(Collected data)
━━━━━━━━

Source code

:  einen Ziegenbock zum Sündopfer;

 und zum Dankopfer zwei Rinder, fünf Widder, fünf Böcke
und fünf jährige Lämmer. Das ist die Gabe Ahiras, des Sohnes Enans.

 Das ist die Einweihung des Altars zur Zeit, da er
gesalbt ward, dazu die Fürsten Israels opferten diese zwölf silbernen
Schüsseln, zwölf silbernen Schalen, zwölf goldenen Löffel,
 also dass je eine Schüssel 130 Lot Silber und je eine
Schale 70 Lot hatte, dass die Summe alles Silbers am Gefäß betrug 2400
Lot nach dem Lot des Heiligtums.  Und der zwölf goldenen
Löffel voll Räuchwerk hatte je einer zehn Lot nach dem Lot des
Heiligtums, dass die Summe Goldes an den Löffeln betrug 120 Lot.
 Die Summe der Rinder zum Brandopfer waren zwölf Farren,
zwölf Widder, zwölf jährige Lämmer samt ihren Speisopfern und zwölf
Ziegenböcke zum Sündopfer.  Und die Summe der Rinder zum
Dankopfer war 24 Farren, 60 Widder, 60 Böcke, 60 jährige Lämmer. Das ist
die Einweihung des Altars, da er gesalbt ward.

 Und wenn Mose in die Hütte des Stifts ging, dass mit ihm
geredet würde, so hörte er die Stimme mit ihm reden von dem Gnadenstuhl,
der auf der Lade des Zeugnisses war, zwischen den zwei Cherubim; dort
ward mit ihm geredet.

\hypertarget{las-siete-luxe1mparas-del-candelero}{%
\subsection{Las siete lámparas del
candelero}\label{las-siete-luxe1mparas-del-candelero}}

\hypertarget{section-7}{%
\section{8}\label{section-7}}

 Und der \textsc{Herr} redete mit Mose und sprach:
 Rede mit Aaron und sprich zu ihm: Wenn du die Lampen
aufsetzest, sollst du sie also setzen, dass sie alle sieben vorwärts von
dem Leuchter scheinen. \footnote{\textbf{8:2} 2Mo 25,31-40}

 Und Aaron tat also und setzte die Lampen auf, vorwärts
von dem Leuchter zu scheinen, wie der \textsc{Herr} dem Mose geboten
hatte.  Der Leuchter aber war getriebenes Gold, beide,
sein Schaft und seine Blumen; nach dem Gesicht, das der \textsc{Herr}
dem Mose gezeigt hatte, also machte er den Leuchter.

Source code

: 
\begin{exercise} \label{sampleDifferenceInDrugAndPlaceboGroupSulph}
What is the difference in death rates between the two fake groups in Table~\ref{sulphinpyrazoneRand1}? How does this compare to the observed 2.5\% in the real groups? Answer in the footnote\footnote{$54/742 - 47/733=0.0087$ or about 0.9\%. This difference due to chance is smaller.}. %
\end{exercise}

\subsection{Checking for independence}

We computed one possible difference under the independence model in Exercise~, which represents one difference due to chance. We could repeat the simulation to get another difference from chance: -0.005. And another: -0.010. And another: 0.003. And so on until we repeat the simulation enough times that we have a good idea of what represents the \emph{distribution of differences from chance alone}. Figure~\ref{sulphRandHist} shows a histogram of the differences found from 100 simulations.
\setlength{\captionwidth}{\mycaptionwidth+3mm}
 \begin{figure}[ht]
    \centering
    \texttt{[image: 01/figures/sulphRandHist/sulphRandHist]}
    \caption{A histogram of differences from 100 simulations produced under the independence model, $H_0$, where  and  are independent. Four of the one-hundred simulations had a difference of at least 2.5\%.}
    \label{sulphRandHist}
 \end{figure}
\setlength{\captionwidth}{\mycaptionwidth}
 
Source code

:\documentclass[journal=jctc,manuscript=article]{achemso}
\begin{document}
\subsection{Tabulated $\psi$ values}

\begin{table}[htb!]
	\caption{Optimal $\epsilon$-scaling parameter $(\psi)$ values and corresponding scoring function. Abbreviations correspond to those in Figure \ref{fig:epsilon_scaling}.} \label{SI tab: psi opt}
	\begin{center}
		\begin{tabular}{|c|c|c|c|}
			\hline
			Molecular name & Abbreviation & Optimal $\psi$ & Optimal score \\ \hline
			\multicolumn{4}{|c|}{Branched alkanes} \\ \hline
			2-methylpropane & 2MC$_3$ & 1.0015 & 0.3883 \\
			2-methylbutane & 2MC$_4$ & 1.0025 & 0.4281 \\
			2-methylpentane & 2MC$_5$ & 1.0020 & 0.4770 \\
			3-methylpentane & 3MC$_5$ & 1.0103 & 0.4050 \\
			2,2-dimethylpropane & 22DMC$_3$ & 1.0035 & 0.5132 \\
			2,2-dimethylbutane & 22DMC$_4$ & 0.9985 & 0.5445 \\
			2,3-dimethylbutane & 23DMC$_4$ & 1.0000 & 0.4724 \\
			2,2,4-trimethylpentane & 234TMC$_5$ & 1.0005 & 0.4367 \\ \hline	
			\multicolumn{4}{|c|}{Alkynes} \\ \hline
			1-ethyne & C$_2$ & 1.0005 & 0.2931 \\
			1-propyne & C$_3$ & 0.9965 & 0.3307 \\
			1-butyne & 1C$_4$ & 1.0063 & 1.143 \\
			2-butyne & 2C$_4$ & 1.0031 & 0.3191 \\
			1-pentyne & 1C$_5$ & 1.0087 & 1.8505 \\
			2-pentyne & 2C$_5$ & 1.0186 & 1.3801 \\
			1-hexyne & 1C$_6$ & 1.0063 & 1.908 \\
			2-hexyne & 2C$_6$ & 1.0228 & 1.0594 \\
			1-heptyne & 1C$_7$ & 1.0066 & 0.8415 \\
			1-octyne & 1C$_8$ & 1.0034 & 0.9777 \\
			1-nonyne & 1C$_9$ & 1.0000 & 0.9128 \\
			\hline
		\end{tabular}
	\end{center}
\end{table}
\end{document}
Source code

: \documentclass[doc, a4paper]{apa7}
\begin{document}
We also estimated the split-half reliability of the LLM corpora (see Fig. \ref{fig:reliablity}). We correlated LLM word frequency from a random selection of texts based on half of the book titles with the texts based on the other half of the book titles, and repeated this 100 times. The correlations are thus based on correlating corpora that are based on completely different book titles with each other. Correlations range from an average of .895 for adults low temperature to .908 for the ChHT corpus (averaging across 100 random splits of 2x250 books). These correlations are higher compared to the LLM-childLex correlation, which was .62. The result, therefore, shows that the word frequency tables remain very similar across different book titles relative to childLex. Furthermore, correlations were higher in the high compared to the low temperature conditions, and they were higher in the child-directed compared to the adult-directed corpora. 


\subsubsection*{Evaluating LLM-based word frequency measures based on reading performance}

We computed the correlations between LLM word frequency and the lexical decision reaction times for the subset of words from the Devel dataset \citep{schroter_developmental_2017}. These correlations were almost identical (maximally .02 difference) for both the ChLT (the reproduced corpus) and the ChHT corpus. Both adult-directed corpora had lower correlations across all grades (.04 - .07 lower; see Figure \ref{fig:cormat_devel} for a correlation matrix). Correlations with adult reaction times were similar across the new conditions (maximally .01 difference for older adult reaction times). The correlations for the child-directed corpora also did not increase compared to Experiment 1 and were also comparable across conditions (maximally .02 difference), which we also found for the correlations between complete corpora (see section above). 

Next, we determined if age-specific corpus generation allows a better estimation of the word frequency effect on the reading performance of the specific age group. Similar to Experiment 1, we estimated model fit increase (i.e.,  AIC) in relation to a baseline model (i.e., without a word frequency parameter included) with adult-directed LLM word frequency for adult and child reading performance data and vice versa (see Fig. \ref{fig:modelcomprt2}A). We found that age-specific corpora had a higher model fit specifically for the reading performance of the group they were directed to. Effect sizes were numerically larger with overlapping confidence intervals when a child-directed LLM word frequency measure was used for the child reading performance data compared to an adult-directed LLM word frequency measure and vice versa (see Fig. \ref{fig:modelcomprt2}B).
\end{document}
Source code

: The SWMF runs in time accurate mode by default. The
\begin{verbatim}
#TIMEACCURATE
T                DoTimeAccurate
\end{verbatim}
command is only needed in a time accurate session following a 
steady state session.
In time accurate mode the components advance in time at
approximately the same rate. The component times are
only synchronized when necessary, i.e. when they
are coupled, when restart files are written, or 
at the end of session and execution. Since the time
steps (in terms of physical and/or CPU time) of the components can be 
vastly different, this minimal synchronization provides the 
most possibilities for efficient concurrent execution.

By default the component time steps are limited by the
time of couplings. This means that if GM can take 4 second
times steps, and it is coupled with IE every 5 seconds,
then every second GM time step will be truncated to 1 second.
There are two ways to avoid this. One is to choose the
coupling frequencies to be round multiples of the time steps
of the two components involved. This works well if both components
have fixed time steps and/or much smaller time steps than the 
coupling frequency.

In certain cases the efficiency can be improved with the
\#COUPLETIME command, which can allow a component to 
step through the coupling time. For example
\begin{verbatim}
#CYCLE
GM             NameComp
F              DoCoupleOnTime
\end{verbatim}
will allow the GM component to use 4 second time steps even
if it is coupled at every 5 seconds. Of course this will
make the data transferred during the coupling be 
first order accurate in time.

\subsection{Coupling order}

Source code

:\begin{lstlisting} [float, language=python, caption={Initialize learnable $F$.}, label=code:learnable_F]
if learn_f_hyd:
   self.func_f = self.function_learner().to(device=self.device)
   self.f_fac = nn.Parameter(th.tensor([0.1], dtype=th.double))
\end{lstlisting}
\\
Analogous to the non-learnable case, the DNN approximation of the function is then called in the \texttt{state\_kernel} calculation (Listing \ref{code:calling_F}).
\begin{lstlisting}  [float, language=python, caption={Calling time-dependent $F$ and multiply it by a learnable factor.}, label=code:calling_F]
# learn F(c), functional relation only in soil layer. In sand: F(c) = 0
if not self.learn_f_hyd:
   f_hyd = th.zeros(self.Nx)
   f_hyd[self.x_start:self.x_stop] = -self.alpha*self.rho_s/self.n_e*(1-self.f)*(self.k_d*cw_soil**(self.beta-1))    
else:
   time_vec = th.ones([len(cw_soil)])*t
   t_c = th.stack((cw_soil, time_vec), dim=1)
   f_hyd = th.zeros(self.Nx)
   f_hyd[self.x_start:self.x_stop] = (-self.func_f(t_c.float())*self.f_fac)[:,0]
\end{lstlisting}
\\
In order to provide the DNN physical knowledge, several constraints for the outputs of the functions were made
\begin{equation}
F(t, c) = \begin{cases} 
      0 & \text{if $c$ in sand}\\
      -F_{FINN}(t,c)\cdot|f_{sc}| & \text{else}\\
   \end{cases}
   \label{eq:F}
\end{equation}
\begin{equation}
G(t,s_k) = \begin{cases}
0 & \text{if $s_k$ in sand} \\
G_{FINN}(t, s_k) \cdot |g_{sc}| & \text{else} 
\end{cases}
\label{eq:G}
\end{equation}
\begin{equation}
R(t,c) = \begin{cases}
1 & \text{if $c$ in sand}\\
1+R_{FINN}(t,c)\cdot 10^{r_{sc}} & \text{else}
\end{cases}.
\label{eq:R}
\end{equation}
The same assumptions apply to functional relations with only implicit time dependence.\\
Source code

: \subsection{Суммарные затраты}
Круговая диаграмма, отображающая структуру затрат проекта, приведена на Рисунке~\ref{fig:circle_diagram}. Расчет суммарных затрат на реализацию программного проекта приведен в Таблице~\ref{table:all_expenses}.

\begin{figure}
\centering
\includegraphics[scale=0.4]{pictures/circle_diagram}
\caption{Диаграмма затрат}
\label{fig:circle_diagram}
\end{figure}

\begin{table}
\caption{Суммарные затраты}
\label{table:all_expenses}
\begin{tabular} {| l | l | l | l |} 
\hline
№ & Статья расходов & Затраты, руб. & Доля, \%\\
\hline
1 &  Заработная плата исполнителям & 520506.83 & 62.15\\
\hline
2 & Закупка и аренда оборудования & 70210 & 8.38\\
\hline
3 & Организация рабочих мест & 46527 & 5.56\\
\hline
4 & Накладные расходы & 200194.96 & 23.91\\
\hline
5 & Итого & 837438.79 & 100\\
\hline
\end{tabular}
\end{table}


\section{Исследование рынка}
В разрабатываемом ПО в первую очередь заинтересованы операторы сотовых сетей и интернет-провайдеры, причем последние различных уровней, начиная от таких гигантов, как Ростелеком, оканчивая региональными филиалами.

━━━━━━━━

◆ **Assignment**: Once you find the string "candelero" in a line of the records, copy that line.

◆ **Result of the exercise**:
\hypertarget{las-siete-luxe1mparas-del-candelero}{%
candelero}\label{las-siete-luxe1mparas-del-candelero}}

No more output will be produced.